結果として、大膳の思惑通り黒田家は改易を免れた。しかし、主君を幕府に訴えるという前代未聞の行動をとった大膳は、騒動の張本人として罪を問われ、陸奥国盛岡の南部藩預かりの身となった 12 。これにより、福岡藩における栗山家は事実上断絶し、利安以来の栄光の歴史は幕を閉じた 41 。偉大な父が官兵衛から託された重すぎる「忠義」の遺産が、皮肉にも息子とその家を悲劇へと導いたのである。
福岡藩の栗山宗家は断絶したが、その血脈や名は各地に残っている。豊前中津には、黒田家の筑前移封に従わなかった栗山家の一族がおり、その子孫は現在も「栗山堂」という屋号で300年以上続く和菓子店を営んでいると伝えられている 4 。
また、利安と大膳が治めた福岡県朝倉市杷木には、地元で「大膳楠」と呼ばれる巨大な楠が残っており、大膳にまつわる伝説と共に今に語り継がれている 22 。
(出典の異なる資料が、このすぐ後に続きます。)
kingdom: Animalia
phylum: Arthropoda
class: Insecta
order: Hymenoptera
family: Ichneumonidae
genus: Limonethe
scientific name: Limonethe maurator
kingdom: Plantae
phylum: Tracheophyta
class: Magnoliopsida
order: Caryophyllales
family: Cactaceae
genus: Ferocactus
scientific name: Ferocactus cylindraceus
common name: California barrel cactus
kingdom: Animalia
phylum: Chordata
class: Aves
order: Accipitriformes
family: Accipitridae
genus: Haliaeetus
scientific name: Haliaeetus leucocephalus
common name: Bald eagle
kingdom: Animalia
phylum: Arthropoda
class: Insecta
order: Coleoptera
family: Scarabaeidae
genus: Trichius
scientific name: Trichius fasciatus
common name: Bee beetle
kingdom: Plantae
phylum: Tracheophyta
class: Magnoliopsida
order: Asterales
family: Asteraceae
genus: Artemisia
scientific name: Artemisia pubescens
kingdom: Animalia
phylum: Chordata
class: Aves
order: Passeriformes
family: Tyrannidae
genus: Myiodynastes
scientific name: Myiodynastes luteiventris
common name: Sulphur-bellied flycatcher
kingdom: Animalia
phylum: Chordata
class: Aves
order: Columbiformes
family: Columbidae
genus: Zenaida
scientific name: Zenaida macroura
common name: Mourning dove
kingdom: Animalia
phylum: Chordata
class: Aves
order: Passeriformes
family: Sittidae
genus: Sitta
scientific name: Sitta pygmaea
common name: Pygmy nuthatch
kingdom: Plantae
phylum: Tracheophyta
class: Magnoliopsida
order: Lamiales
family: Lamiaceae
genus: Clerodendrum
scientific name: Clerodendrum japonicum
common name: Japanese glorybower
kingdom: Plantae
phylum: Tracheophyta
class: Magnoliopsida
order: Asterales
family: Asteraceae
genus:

栗山善助利安の生涯は、戦国乱世における主従関係の一つの理想形を体現したものであった。彼は、戦場にあっては黒田八虎の一人として比類なき武勇を誇り、平時においては筆頭家老として藩政を的確に運営する行政手腕と、荒ぶる猛将母里太兵衛すら心服させる人徳を兼ね備えていた。まさに「智」と「勇」を両立させた武将であった。
彼の人生は、黒田官兵衛・長政という二人の傑出した主君から寄せられた、絶対的な信頼によって貫かれている。主君の危機には我が身を顧みず、国家的な動乱の際には冷静沈着に最善の策を講じ、そして新興大名である黒田家の創業期をその腕と知恵で支え抜いた。黒田家の歴史における重大な局面には、常に彼の存在があったと言ってよい。
利安は、単なる一人の功臣に留まらない。官兵衛の遺言と兜に象徴されるように、彼は主家の安泰を生涯にわたって支え続けることを宿命づけられた「守護者」であった。その死後、息子・大膳が引き起こした黒田騒動の悲劇は、彼が築き、そして息子に託した「忠義」というものの重さを、逆説的に、そして鮮烈に物語っている。その智勇と揺るぎない忠誠心は、数多の武将が覇を競った時代において、ひときわ強い輝きを放っている。